*** Data supplied ***

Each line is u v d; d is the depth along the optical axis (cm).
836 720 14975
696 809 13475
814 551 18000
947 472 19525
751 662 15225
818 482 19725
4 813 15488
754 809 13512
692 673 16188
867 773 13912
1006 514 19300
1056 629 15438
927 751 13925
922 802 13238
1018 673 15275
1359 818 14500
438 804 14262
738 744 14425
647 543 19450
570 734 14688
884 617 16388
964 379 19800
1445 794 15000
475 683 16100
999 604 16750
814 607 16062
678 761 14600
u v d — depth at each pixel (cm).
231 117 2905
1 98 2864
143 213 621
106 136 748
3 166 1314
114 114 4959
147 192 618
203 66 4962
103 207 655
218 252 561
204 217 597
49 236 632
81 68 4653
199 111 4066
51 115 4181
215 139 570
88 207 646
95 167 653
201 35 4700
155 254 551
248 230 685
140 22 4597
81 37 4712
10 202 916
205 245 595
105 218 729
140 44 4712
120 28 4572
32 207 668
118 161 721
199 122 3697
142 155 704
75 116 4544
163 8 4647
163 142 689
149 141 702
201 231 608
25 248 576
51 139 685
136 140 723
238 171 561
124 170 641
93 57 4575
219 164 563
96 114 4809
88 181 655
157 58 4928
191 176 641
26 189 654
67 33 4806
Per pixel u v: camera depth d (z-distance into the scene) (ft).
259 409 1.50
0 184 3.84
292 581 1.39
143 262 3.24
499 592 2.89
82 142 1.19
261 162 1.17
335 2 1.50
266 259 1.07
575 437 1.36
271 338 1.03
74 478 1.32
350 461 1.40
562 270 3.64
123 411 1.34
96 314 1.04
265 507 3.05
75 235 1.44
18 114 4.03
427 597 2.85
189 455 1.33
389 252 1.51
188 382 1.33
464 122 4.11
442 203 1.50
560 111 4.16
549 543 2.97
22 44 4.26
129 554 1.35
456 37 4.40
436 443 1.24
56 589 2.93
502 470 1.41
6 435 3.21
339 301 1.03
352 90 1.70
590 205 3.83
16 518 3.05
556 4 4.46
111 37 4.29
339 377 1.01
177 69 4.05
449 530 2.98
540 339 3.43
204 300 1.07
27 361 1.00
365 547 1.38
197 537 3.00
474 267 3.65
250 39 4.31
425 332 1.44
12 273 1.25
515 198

***

» **What needs to be done**
Take the entries above and write them out again unchanged.

» **Solution for this task**
Each line is u v d; d is the depth along the optical axis (cm).
836 720 14975
696 809 13475
814 551 18000
947 472 19525
751 662 15225
818 482 19725
4 813 15488
754 809 13512
692 673 16188
867 773 13912
1006 514 19300
1056 629 15438
927 751 13925
922 802 13238
1018 673 15275
1359 818 14500
438 804 14262
738 744 14425
647 543 19450
570 734 14688
884 617 16388
964 379 19800
1445 794 15000
475 683 16100
999 604 16750
814 607 16062
678 761 14600
u v d — depth at each pixel (cm).
231 117 2905
1 98 2864
143 213 621
106 136 748
3 166 1314
114 114 4959
147 192 618
203 66 4962
103 207 655
218 252 561
204 217 597
49 236 632
81 68 4653
199 111 4066
51 115 4181
215 139 570
88 207 646
95 167 653
201 35 4700
155 254 551
248 230 685
140 22 4597
81 37 4712
10 202 916
205 245 595
105 218 729
140 44 4712
120 28 4572
32 207 668
118 161 721
199 122 3697
142 155 704
75 116 4544
163 8 4647
163 142 689
149 141 702
201 231 608
25 248 576
51 139 685
136 140 723
238 171 561
124 170 641
93 57 4575
219 164 563
96 114 4809
88 181 655
157 58 4928
191 176 641
26 189 654
67 33 4806
Per pixel u v: camera depth d (z-distance into the scene) (ft).
259 409 1.50
0 184 3.84
292 581 1.39
143 262 3.24
499 592 2.89
82 142 1.19
261 162 1.17
335 2 1.50
266 259 1.07
575 437 1.36
271 338 1.03
74 478 1.32
350 461 1.40
562 270 3.64
123 411 1.34
96 314 1.04
265 507 3.05
75 235 1.44
18 114 4.03
427 597 2.85
189 455 1.33
389 252 1.51
188 382 1.33
464 122 4.11
442 203 1.50
560 111 4.16
549 543 2.97
22 44 4.26
129 554 1.35
456 37 4.40
436 443 1.24
56 589 2.93
502 470 1.41
6 435 3.21
339 301 1.03
352 90 1.70
590 205 3.83
16 518 3.05
556 4 4.46
111 37 4.29
339 377 1.01
177 69 4.05
449 530 2.98
540 339 3.43
204 300 1.07
27 361 1.00
365 547 1.38
197 537 3.00
474 267 3.65
250 39 4.31
425 332 1.44
12 273 1.25
515 198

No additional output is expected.